::: Material for this task :::

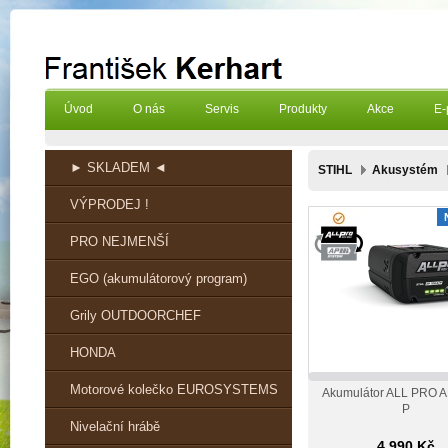
Úvod
O nás
Servis
Produkty
Akce
E-
► SKLADEM ◄
STIHL
Akusystém
VÝPRODEJ !
PRO NEJMENŠÍ
EGO (akumulátorový program)
Grily OUTDOORCHEF
HONDA
Motorové kolečko EUROSYSTEMS
Akumulátor ALL PRO A
P
Nivelační hrábě
4 990 Kč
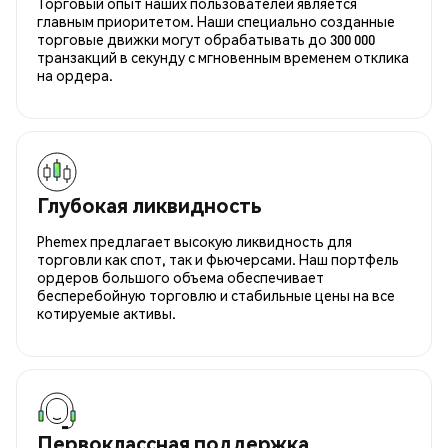
Торговый опыт наших пользователей является
главным приоритетом. Наши специально созданные
торговые движки могут обрабатывать до 300 000
транзакций в секунду с мгновенным временем отклика
на ордера.
Глубокая ликвидность
Phemex предлагает высокую ликвидность для
торговли как спот, так и фьючерсами. Наш портфель
ордеров большого объема обеспечивает
бесперебойную торговлю и стабильные цены на все
котируемые активы.
Первоклассная поддержка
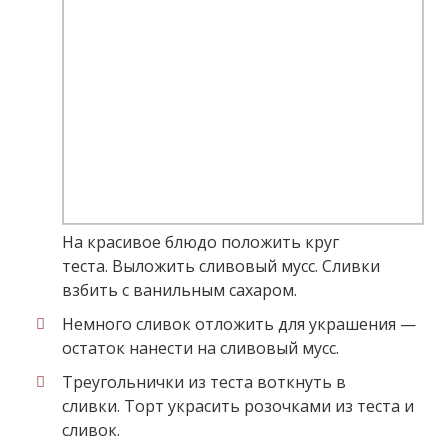
На красивое блюдо положить круг
теста. Выложить сливовый мусс. Сливки
взбить с ванильным сахаром.
Немного сливок отложить для украшения —
остаток нанести на сливовый мусс.
Треугольнички из теста воткнуть в
сливки. Торт украсить розочками из теста и
сливок.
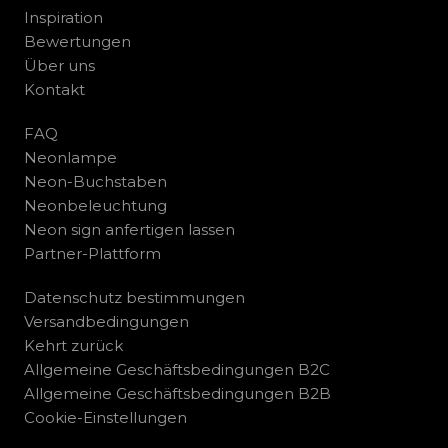
Inspiration
Bewertungen
Über uns
Kontakt
FAQ
Neonlampe
Neon-Buchstaben
Neonbeleuchtung
Neon sign anfertigen lassen
Partner-Plattform
Datenschutz bestimmungen
Versandbedingungen
Kehrt zurück
Allgemeine Geschäftsbedingungen B2C
Allgemeine Geschäftsbedingungen B2B
Cookie-Einstellungen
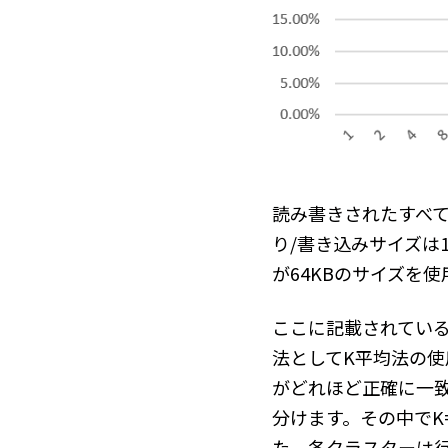
読み書きされたすべて
り/書き込みサイズは12
が64KBのサイズを
ここに記載されてい
法としてK平均法の
がどれほど正確に一致
分けます。その中でK
た。各クラスターは行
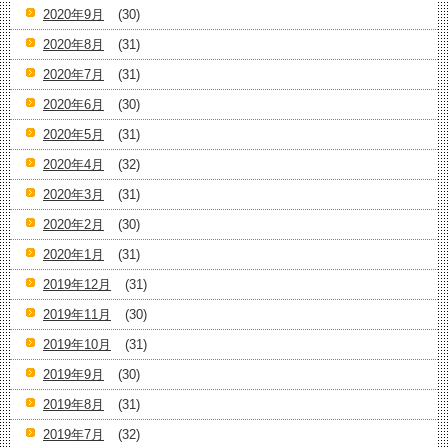
2020年9月
(30)
2020年8月
(31)
2020年7月
(31)
2020年6月
(30)
2020年5月
(31)
2020年4月
(32)
2020年3月
(31)
2020年2月
(30)
2020年1月
(31)
2019年12月
(31)
2019年11月
(30)
2019年10月
(31)
2019年9月
(30)
2019年8月
(31)
2019年7月
(32)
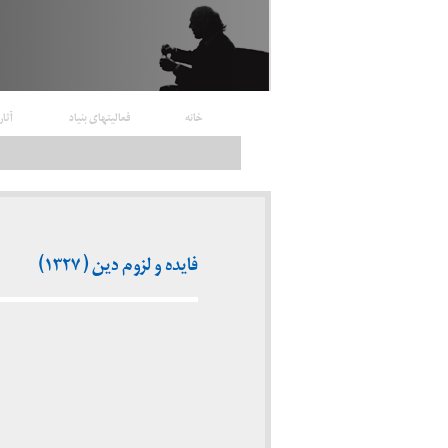
خانه
فعالیتهای بنیاد
آثار
فایده و لزوم دین ( ۱۳۲۷)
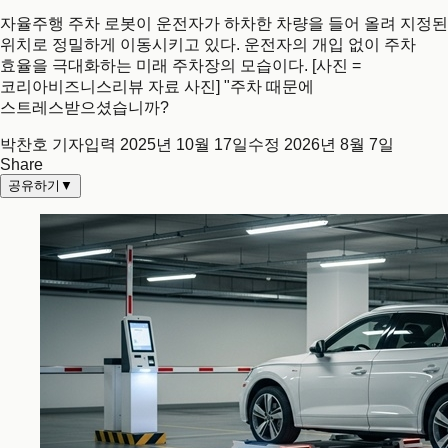
자율주행 주차 로봇이 운전자가 하차한 차량을 들어 올려 지정된
위치로 정밀하게 이동시키고 있다. 운전자의 개입 없이 주차
효율을 극대화하는 미래 주차장의 모습이다. [사진 =
코리아비즈니스리뷰 자료 사진] "주차 때문에
스트레스받으셨습니까?
박찬호 기자
입력
2025년 10월 17일
수정
2026년 8월 7일
Share
공유하기
▼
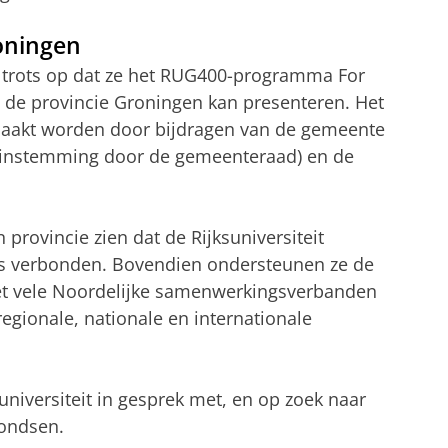
oningen
er trots op dat ze het RUG400-programma For
 de provincie Groningen kan presenteren. Het
aakt worden door bijdragen van de gemeente
instemming door de gemeenteraad) en de
provincie zien dat de Rijksuniversiteit
is verbonden. Bovendien ondersteunen ze de
t vele Noordelijke samenwerkingsverbanden
regionale, nationale en internationale
niversiteit in gesprek met, en op zoek naar
fondsen.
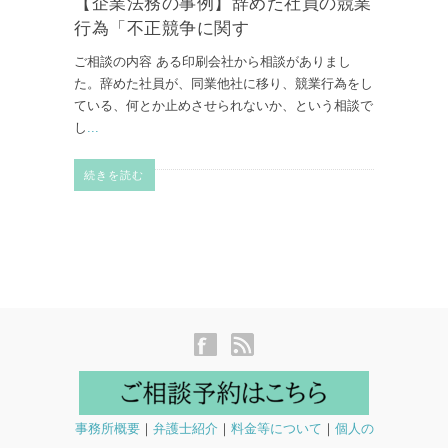
【企業法務の事例】辞めた社員の競業
行為「不正競争に関す
ご相談の内容 ある印刷会社から相談がありまし
た。辞めた社員が、同業他社に移り、競業行為をし
ている、何とか止めさせられないか、という相談で
し
...
続きを読む
事務所概要
｜
弁護士紹介
｜
料金等について
｜
個人の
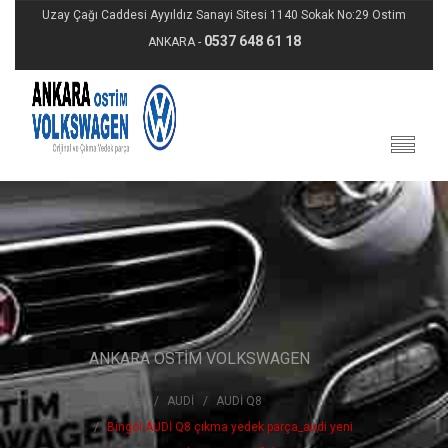
Uzay Çağı Caddesi Ayyıldız Sanayi Sitesi 1140 Sokak No:29 Ostim
0537 648 61 18
ANKARA -
ANKARA OSTİM VOLKSWAGEN
Ana Sayfa
AUDİ
AUDİ Q8
Bingöl AUDİ Q8 çıkma yedek parça_audi yeni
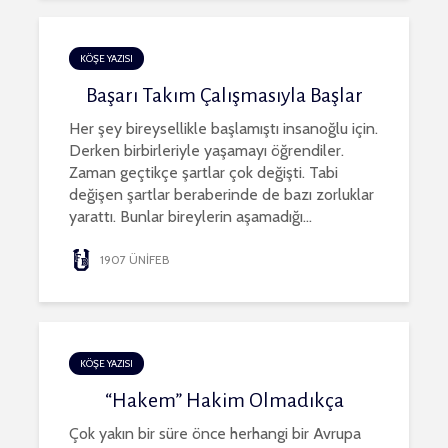
KÖŞE YAZISI
Başarı Takım Çalışmasıyla Başlar
Her şey bireysellikle başlamıştı insanoğlu için.
Derken birbirleriyle yaşamayı öğrendiler.
Zaman geçtikçe şartlar çok değişti. Tabi
değişen şartlar beraberinde de bazı zorluklar
yarattı. Bunlar bireylerin aşamadığı...
1907 ÜNİFEB
KÖŞE YAZISI
“Hakem” Hakim Olmadıkça
Çok yakın bir süre önce herhangi bir Avrupa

:::

Request => Word for word, restate all of the data, but do not copy the pictures.

Response to the exercise =>
Úvod
O nás
Servis
Produkty
Akce
E-
► SKLADEM ◄
STIHL
Akusystém
VÝPRODEJ !
PRO NEJMENŠÍ
EGO (akumulátorový program)
Grily OUTDOORCHEF
HONDA
Motorové kolečko EUROSYSTEMS
Akumulátor ALL PRO A
P
Nivelační hrábě
4 990 Kč
Торговый опыт наших пользователей является
главным приоритетом. Наши специально созданные
торговые движки могут обрабатывать до 300 000
транзакций в секунду с мгновенным временем отклика
на ордера.
Глубокая ликвидность
Phemex предлагает высокую ликвидность для
торговли как спот, так и фьючерсами. Наш портфель
ордеров большого объема обеспечивает
бесперебойную торговлю и стабильные цены на все
котируемые активы.
Первоклассная поддержка
На красивое блюдо положить круг
теста. Выложить сливовый мусс. Сливки
взбить с ванильным сахаром.
Немного сливок отложить для украшения —
остаток нанести на сливовый мусс.
Треугольнички из теста воткнуть в
сливки. Торт украсить розочками из теста и
сливок.
Inspiration
Bewertungen
Über uns
Kontakt
FAQ
Neonlampe
Neon-Buchstaben
Neonbeleuchtung
Neon sign anfertigen lassen
Partner-Plattform
Datenschutz bestimmungen
Versandbedingungen
Kehrt zurück
Allgemeine Geschäftsbedingungen B2C
Allgemeine Geschäftsbedingungen B2B
Cookie-Einstellungen
読み書きされたすべて
り/書き込みサイズは12
が64KBのサイズを
ここに記載されてい
法としてK平均法の
がどれほど正確に一致
分けます。その中でK
た。各クラスターは行
2020年9月
(30)
2020年8月
(31)
2020年7月
(31)
2020年6月
(30)
2020年5月
(31)
2020年4月
(32)
2020年3月
(31)
2020年2月
(30)
2020年1月
(31)
2019年12月
(31)
2019年11月
(30)
2019年10月
(31)
2019年9月
(30)
2019年8月
(31)
2019年7月
(32)
خانه
فعالیتهای بنیاد
آثار
فایده و لزوم دین ( ۱۳۲۷)
자율주행 주차 로봇이 운전자가 하차한 차량을 들어 올려 지정된
위치로 정밀하게 이동시키고 있다. 운전자의 개입 없이 주차
효율을 극대화하는 미래 주차장의 모습이다. [사진 =
코리아비즈니스리뷰 자료 사진] "주차 때문에
스트레스받으셨습니까?
박찬호 기자
입력
2025년 10월 17일
수정
2026년 8월 7일
Share
공유하기
▼
oningen
er trots op dat ze het RUG400-programma For
 de provincie Groningen kan presenteren. Het
aakt worden door bijdragen van de gemeente
instemming door de gemeenteraad) en de
provincie zien dat de Rijksuniversiteit
is verbonden. Bovendien ondersteunen ze de
t vele Noordelijke samenwerkingsverbanden
regionale, nationale en internationale
niversiteit in gesprek met, en op zoek naar
fondsen.
【企業法務の事例】辞めた社員の競業
行為「不正競争に関す
ご相談の内容 ある印刷会社から相談がありまし
た。辞めた社員が、同業他社に移り、競業行為をし
ている、何とか止めさせられないか、という相談で
し
...
続きを読む
事務所概要
｜
弁護士紹介
｜
料金等について
｜
個人の
Uzay Çağı Caddesi Ayyıldız Sanayi Sitesi 1140 Sokak No:29 Ostim
0537 648 61 18
ANKARA -
ANKARA OSTİM VOLKSWAGEN
Ana Sayfa
AUDİ
AUDİ Q8
Bingöl AUDİ Q8 çıkma yedek parça_audi yeni
KÖŞE YAZISI
Başarı Takım Çalışmasıyla Başlar
Her şey bireysellikle başlamıştı insanoğlu için.
Derken birbirleriyle yaşamayı öğrendiler.
Zaman geçtikçe şartlar çok değişti. Tabi
değişen şartlar beraberinde de bazı zorluklar
yarattı. Bunlar bireylerin aşamadığı...
1907 ÜNİFEB
KÖŞE YAZISI
“Hakem” Hakim Olmadıkça
Çok yakın bir süre önce herhangi bir Avrupa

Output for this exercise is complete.